Potential-sensitive probe DiOC₆ was used to measure mitochondrial ΔΨ_m, as described elsewhere.⁴⁸ Briefly, cells were incubated with DiOC₆ (40 nM) for 15 min at 37 °C. As a positive control, cells were incubated separately with 100 nM of cyanide m-chlorophenylhydrazone (CCCP), an uncoupling agent. Cells were analyzed in Epic Profile flow cytometer, with excitation set at 488 nm.

Flow cytometric analysis of intracellular ROS

Intracellular concentration of H₂O₂ was determined by staining with the redox-sensitive dye 5-(and -6)-chloromethyl-2-,7-dichlorofluorescin diacetate (Molecular Probes, Invitrogen Corporation).¹³ Briefly, after treatment, cells were washed with PBS, loaded with 5 μmol/l of DCFH-DA (2′,7′-dichlorofluorescein diacetate) at 37 °C for 15 min and analyzed by flow cytometry using an excitation wavelength of 488 nm (Coulter EPICS Elite ESP, Beckman Coulter, Brea, CA, USA). Detection of intramitochondrial O₂⁻ was performed by loading cells with MitoSox red mitochondrial O₂⁻ indicator (Molecular Probes, Invitrogen Corporation) as described previously⁴⁴ and analyzed by flow cytometry.

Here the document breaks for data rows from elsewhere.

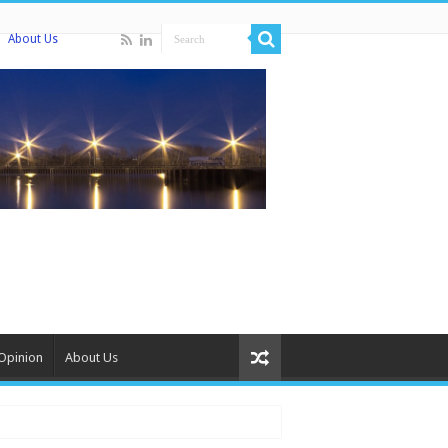
About Us
Opinion
About Us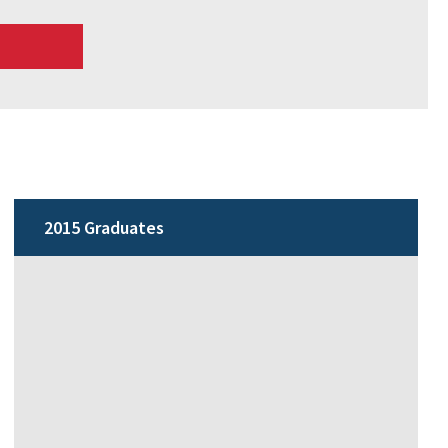
2015 Graduates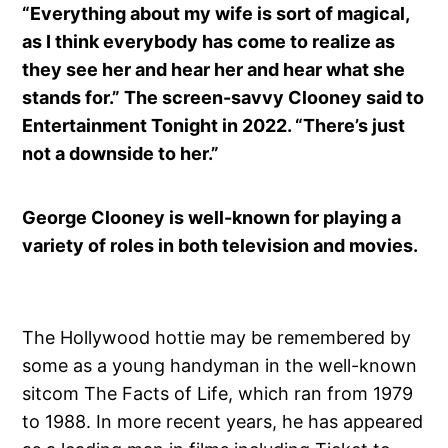
“Everything about my wife is sort of magical,
as I think everybody has come to realize as
they see her and hear her and hear what she
stands for.” The screen-savvy Clooney said to
Entertainment Tonight in 2022. “There’s just
not a downside to her.”
George Clooney is well-known for playing a
variety of roles in both television and movies.
The Hollywood hottie may be remembered by
some as a young handyman in the well-known
sitcom The Facts of Life, which ran from 1979
to 1988. In more recent years, he has appeared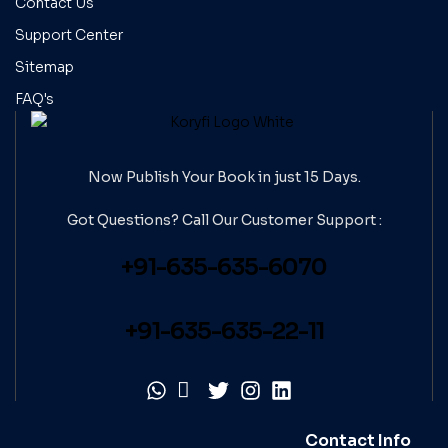
Contact Us
Support Center
Sitemap
FAQ's
Now Publish Your Book in just 15 Days.
Got Questions? Call Our
Customer Support :
+91-635-635-6070
+91-635-635-22-11
Contact Info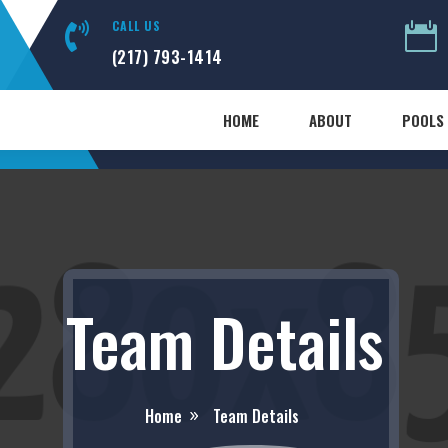
CALL US


(217) 793-1414
HOME
ABOUT
POOLS 
Team Details
Home
Team Details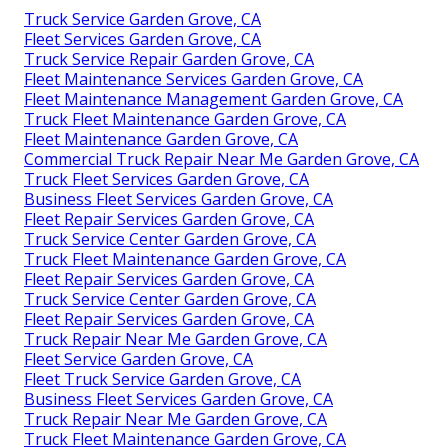
Truck Service Garden Grove, CA
Fleet Services Garden Grove, CA
Truck Service Repair Garden Grove, CA
Fleet Maintenance Services Garden Grove, CA
Fleet Maintenance Management Garden Grove, CA
Truck Fleet Maintenance Garden Grove, CA
Fleet Maintenance Garden Grove, CA
Commercial Truck Repair Near Me Garden Grove, CA
Truck Fleet Services Garden Grove, CA
Business Fleet Services Garden Grove, CA
Fleet Repair Services Garden Grove, CA
Truck Service Center Garden Grove, CA
Truck Fleet Maintenance Garden Grove, CA
Fleet Repair Services Garden Grove, CA
Truck Service Center Garden Grove, CA
Fleet Repair Services Garden Grove, CA
Truck Repair Near Me Garden Grove, CA
Fleet Service Garden Grove, CA
Fleet Truck Service Garden Grove, CA
Business Fleet Services Garden Grove, CA
Truck Repair Near Me Garden Grove, CA
Truck Fleet Maintenance Garden Grove, CA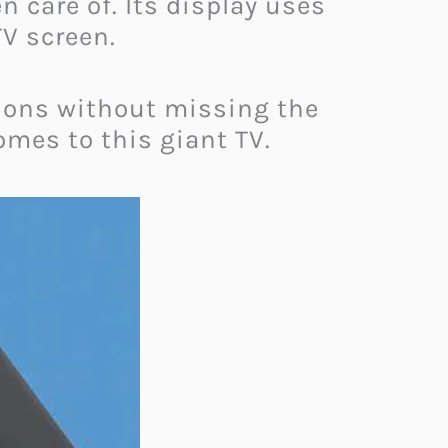
 care of. Its display uses
TV screen.
tions without missing the
omes to this giant TV.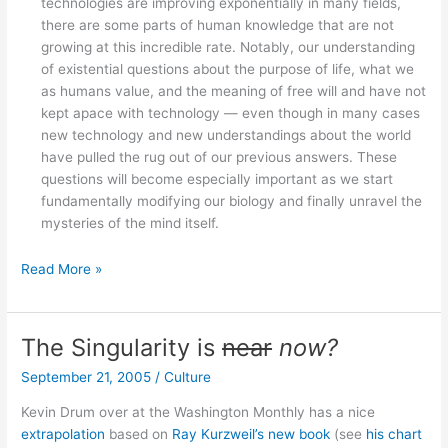
technologies are improving exponentially in many fields,
there are some parts of human knowledge that are not
growing at this incredible rate. Notably, our understanding
of existential questions about the purpose of life, what we
as humans value, and the meaning of free will and have not
kept apace with technology — even though in many cases
new technology and new understandings about the world
have pulled the rug out of our previous answers. These
questions will become especially important as we start
fundamentally modifying our biology and finally unravel the
mysteries of the mind itself.
Thoughts
Read More »
on
Kurzweil’s
Law
The Singularity is
near
now?
September 21, 2005
/
Culture
Kevin Drum over at the Washington Monthly has a nice
extrapolation
based on
Ray Kurzweil’s new book
(see
his chart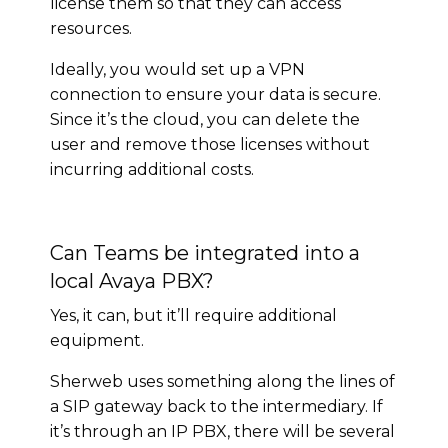
license them so that they can access
resources.
Ideally, you would set up a VPN
connection to ensure your data is secure.
Since it’s the cloud, you can delete the
user and remove those licenses without
incurring additional costs.
Can Teams be integrated into a
local Avaya PBX?
Yes, it can, but it’ll require additional
equipment.
Sherweb uses something along the lines of
a SIP gateway back to the intermediary. If
it’s through an IP PBX, there will be several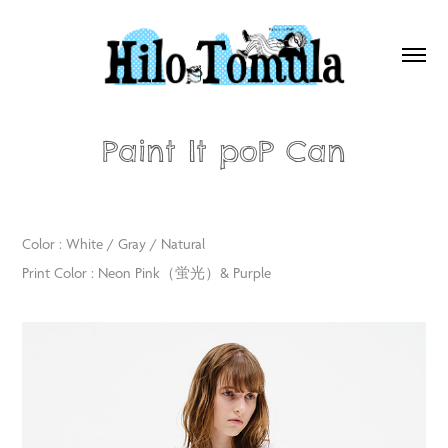
Paint It poP Can
Color : White / Gray / Natural
Print Color : Neon Pink（蛍光）& Purple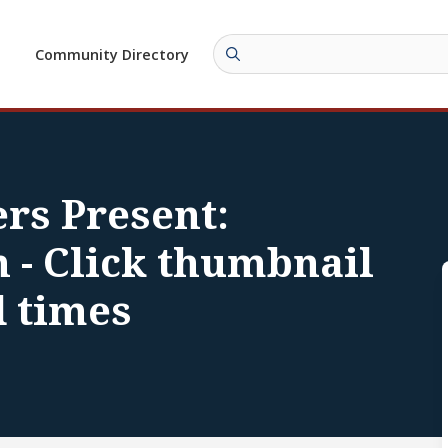
Community Directory
rs Present:
 - Click thumbnail
d times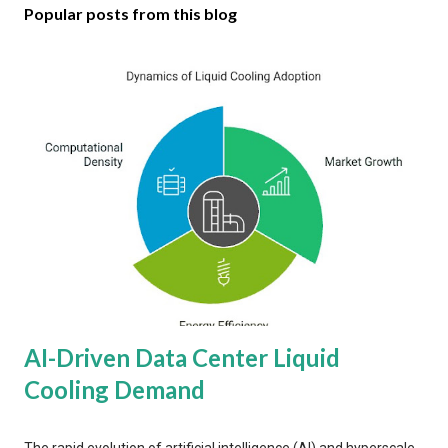
Popular posts from this blog
AI-Driven Data Center Liquid
Cooling Demand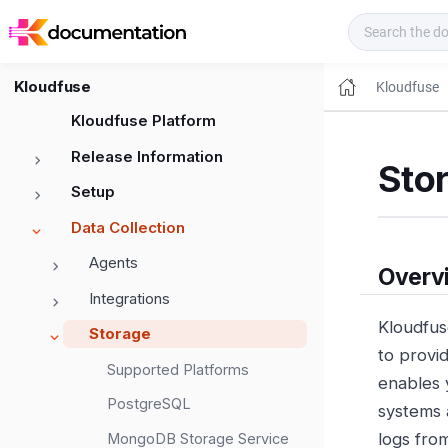
Kloudfuse Docs
Kloudfuse
Kloudfuse
Kloudfuse Platform
Release Information
Sto
Setup
Data Collection
Agents
Overv
Integrations
Kloudfus
Storage
to provi
Supported Platforms
enables 
PostgreSQL
systems 
logs fro
MongoDB Storage Service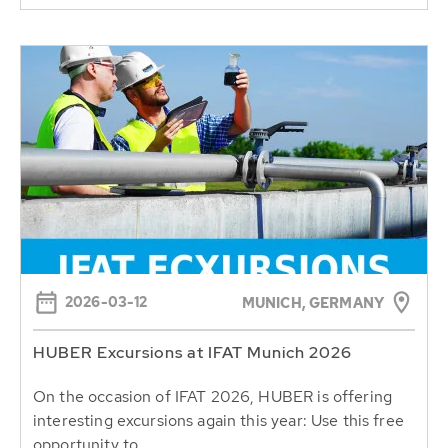
2026-03-12
MUNICH, GERMANY
HUBER Excursions at IFAT Munich 2026
On the occasion of IFAT 2026, HUBER is offering
interesting excursions again this year: Use this free
opportunity to...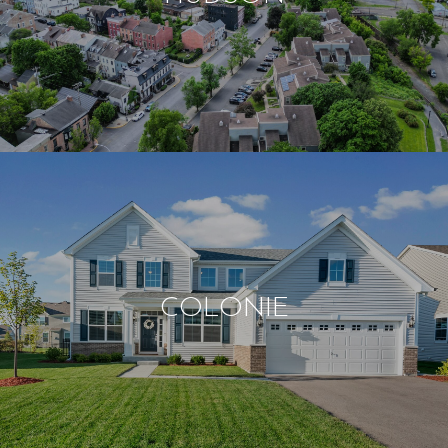
COLONIE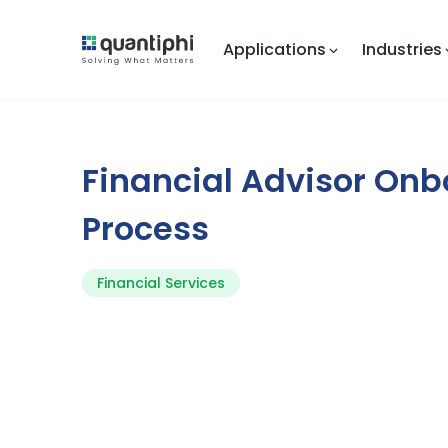
Applications
Industries
Financial Advisor On
Process
Financial Services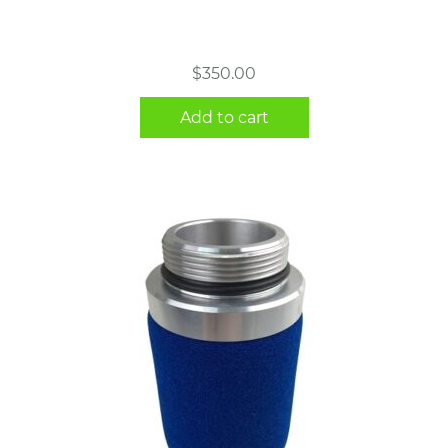
$
350.00
Add to cart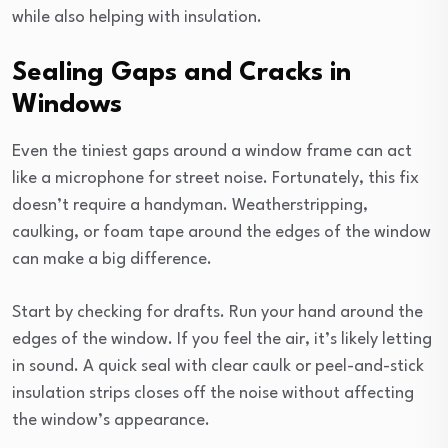
while also helping with insulation.
Sealing Gaps and Cracks in
Windows
Even the tiniest gaps around a window frame can act
like a microphone for street noise. Fortunately, this fix
doesn’t require a handyman. Weatherstripping,
caulking, or foam tape around the edges of the window
can make a big difference.
Start by checking for drafts. Run your hand around the
edges of the window. If you feel the air, it’s likely letting
in sound. A quick seal with clear caulk or peel-and-stick
insulation strips closes off the noise without affecting
the window’s appearance.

Assessment of in vivo antitumor activity

Female Balb/c nude mice (5 weeks old) were purchased from Animal Resources Center, Australia. Animals were handled in accordance with the guide for the care and use of laboratory animals (National Research Council 1996). Tumors were implanted in mice (5 × 10⁶ HCT116 cells), and 3 weeks later, the mice were assigned to one of the three groups; Os (500 μg), Os (1 mg) or DMSO (solvent control) two times a week during 3 weeks. Mice were killed after one more week of monitoring. Their tumors were removed and frozen in liquid nitrogen.

Statistical analysis

All experiments were performed at least three times and Student’s t-test was used for obtaining significance when comparing data sets. A P-value <0.05 was considered significant.